Ligand-induced internalization of the epidermal growth factor receptor (EGFR) is an important process for regulating signal transduction, cellular dynamics, and cell-cell communication. We have recently demonstrated that nonmuscle myosin II (NM II) is required for the internalization of the EGFR and to trigger the EGFR-dependent activation of ERK and AKT. The EGFR was identified as a protein that interacts with NM II by co-immunoprecipitation and mass spectrometry analysis. This interaction requires both the regulatory light chain 20 (RLC20) of NM II and the kinase domain of the EGFR. Two paralogs of NM II, NM II-A and NM II-B can act to internalize the EGFR, depending on the cell type and paralog content of the cell line. Loss (siRNA) or inhibition (25M blebbistatin) of NM II attenuates the internalization of the EGFR and impairs EGFR-dependent activation of ERK and AKT. Both internalization of the EGFR and downstream signaling to ERK and AKT can be partially restored in siRNA-treated cells by introduction of wild type (WT) GFP-NM II, but cannot be restored by motor mutant NM II. Taken together, these results suggest that NM II plays a role in the internalization of the EGFR and EGFR-mediated signaling pathways.

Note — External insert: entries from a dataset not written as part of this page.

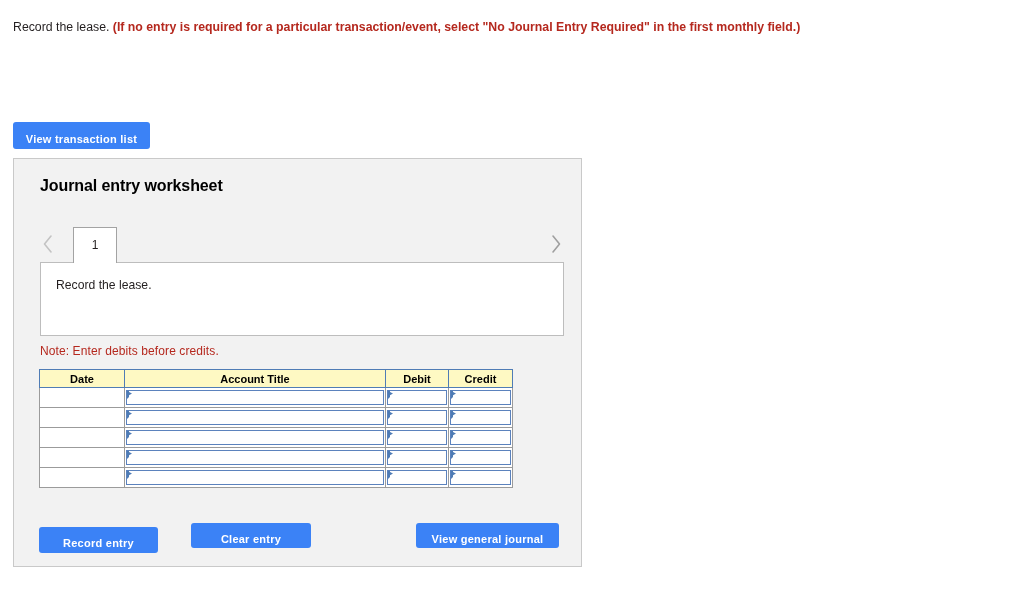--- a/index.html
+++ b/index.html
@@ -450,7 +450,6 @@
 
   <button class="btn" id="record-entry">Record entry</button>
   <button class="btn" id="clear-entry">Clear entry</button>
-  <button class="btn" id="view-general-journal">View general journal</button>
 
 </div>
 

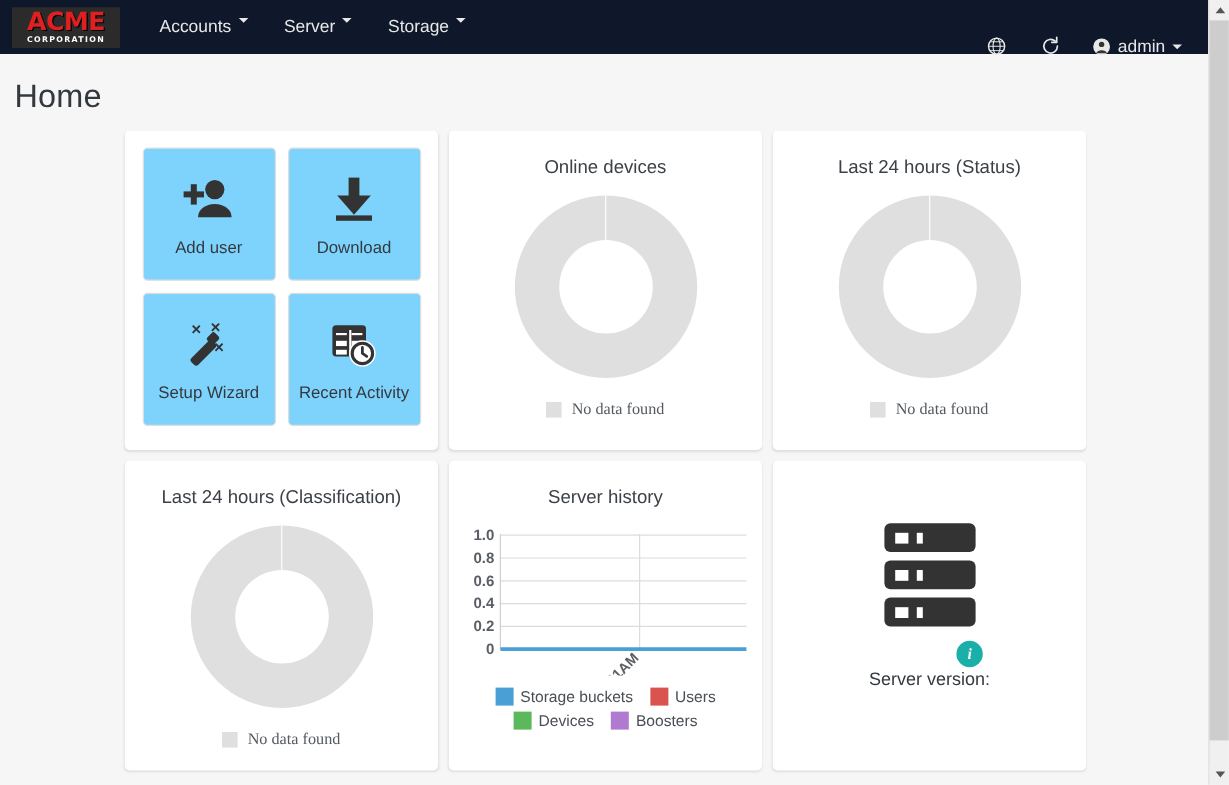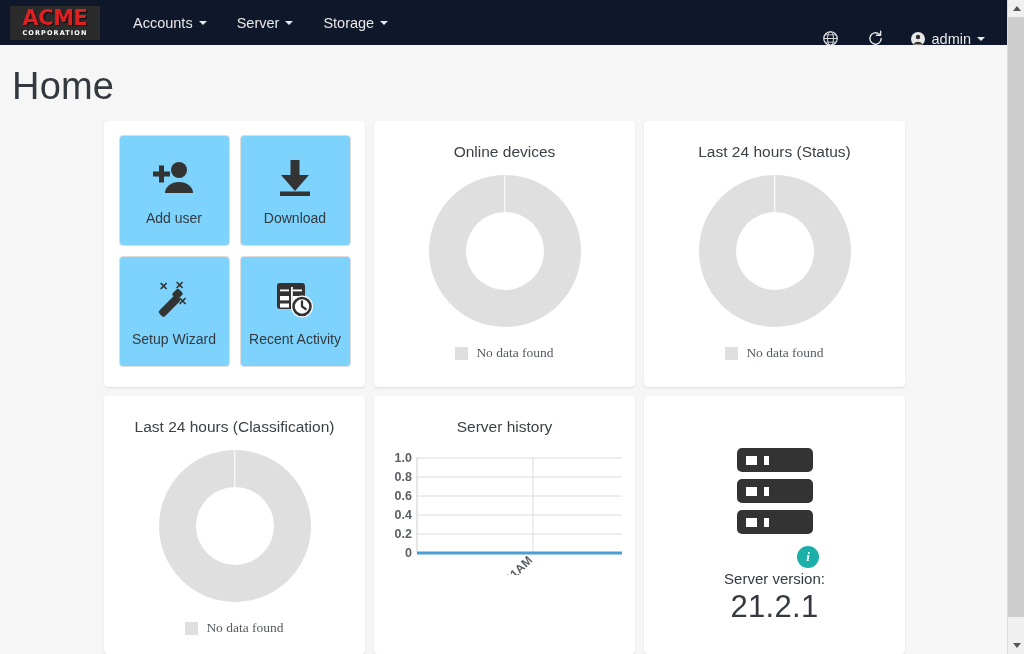--- a/index.html
+++ b/index.html
@@ -56,7 +56,7 @@
     color: #e8e8e8;
     font-size: 14.5px;
     padding: 12px 15px;
-    display: flex; align-items: center; gap: 6px;
+    display: flex; align-items: flex-start; gap: 6px;
     cursor: pointer;
     white-space: nowrap;
   }

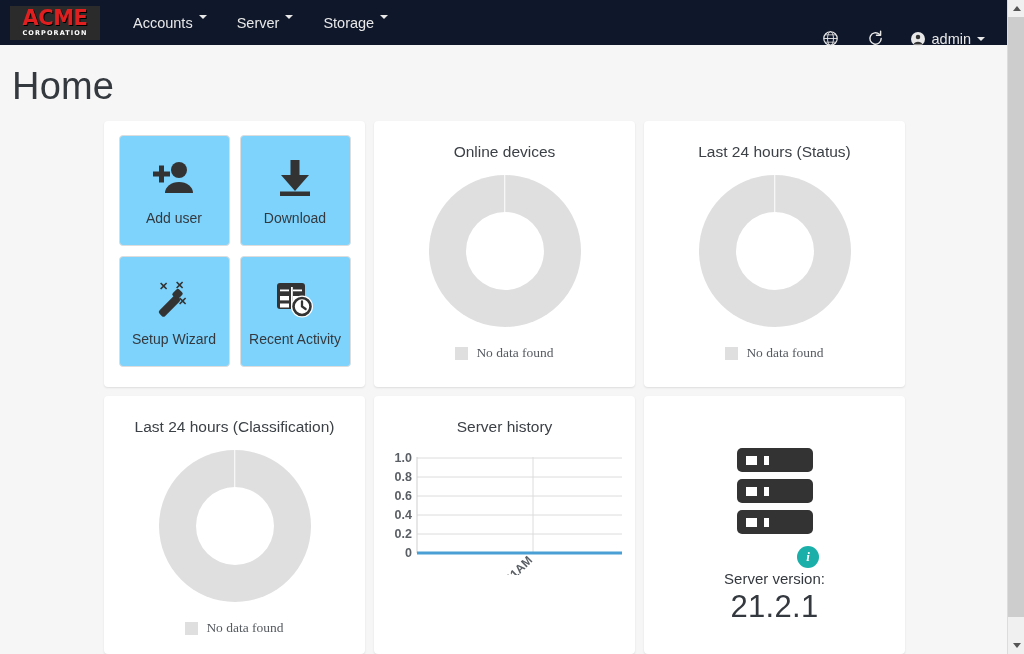--- a/index.html
+++ b/index.html
@@ -88,7 +88,7 @@
 
   
   .page-title {
-    font-size: 38px;
+    font-size: 27px;
     color: #34393f;
     font-weight: normal;
     padding: 20px 0 0 12px;

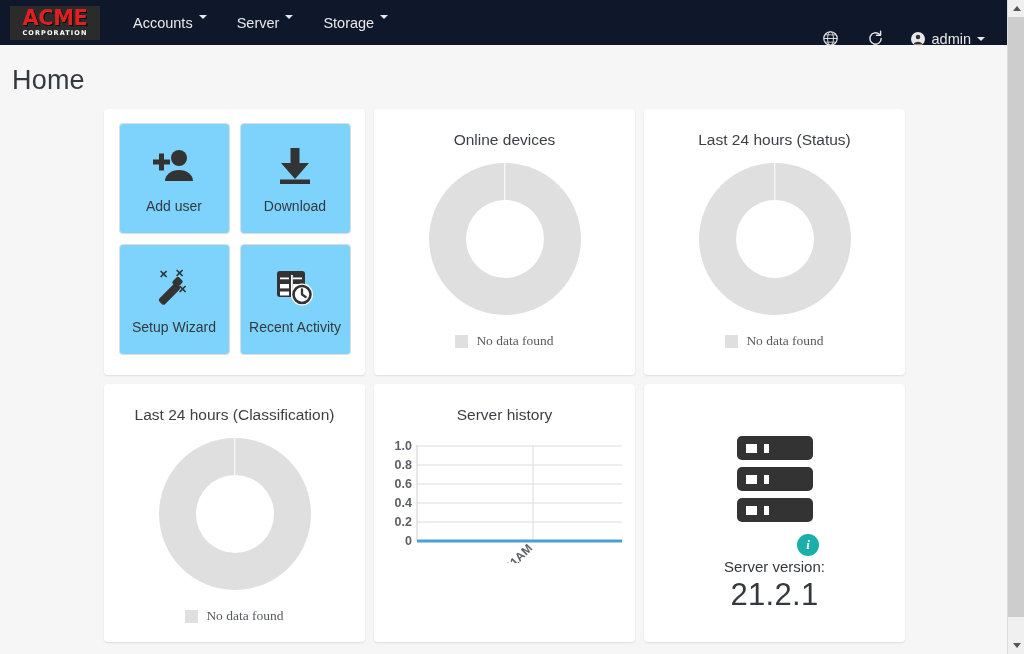--- a/index.html
+++ b/index.html
@@ -465,6 +465,24 @@
             <text x="159" y="116" font-size="12" fill="#5a5f65" font-family="Liberation Sans, sans-serif" transform="rotate(-45 159 116)" text-anchor="end">11AM</text>
           </svg>
         </div>
+        <div class="legend-grid">
+          <div class="legend-entry">
+            <span class="legend-box" style="background:#4a9fd4"></span>
+            <span>Storage buckets</span>
+          </div>
+          <div class="legend-entry">
+            <span class="legend-box" style="background:#d9534f"></span>
+            <span>Users</span>
+          </div>
+          <div class="legend-entry">
+            <span class="legend-box" style="background:#5cb85c"></span>
+            <span>Devices</span>
+          </div>
+          <div class="legend-entry">
+            <span class="legend-box" style="background:#b07ad0"></span>
+            <span>Boosters</span>
+          </div>
+        </div>
       </div>
 
       <div class="card card-tall2">

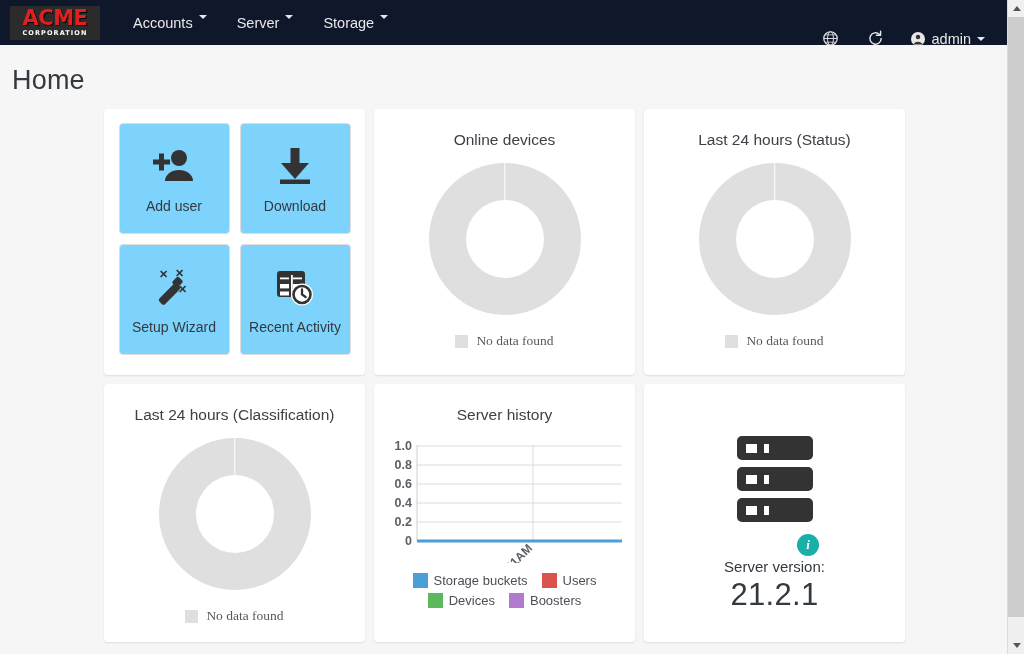--- a/index.html
+++ b/index.html
@@ -503,7 +503,6 @@
           </div>
           <div class="info-badge">i</div>
           <div class="server-version-label">Server version:</div>
-          <div class="server-version-value">21.2.1</div>
         </div>
       </div>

配体诱导的表皮生长因子受体 (EGFR) 内化是调节信号转导、细胞动力学和细胞间通讯的重要过程。我们最近证明非肌肉肌球蛋白 II (NM II) 是 EGFR 内化和触发 EGFR 依赖性 ERK 和 AKT 激活所必需的。通过免疫共沉淀和质谱分析，EGFR 被鉴定为与 NM II 相互作用的蛋白质。这种相互作用需要 NM II 的调节轻链 20 (RLC20) 和 EGFR 的激酶结构域。 NM II 的两种旁系同源物、NM II-A 和 NM II-B 可以内化 EGFR，具体取决于细胞系的细胞类型和旁系同源物含量。 NM II 的缺失 (siRNA) 或抑制 (25M blebbistatin) 会减弱 EGFR 的内化并损害 EGFR 依赖性的 ERK 和 AKT 激活。通过引入野生型 (WT) GFP-NM II，EGFR 的内化以及 ERK 和 AKT 的下游信号传导可以在 siRNA 处理的细胞中部分恢复，但不能通过运动突变体 NM II 恢复。综上所述，这些结果表明 NM II 在 EGFR 内化和 EGFR 介导的信号通路中发挥作用。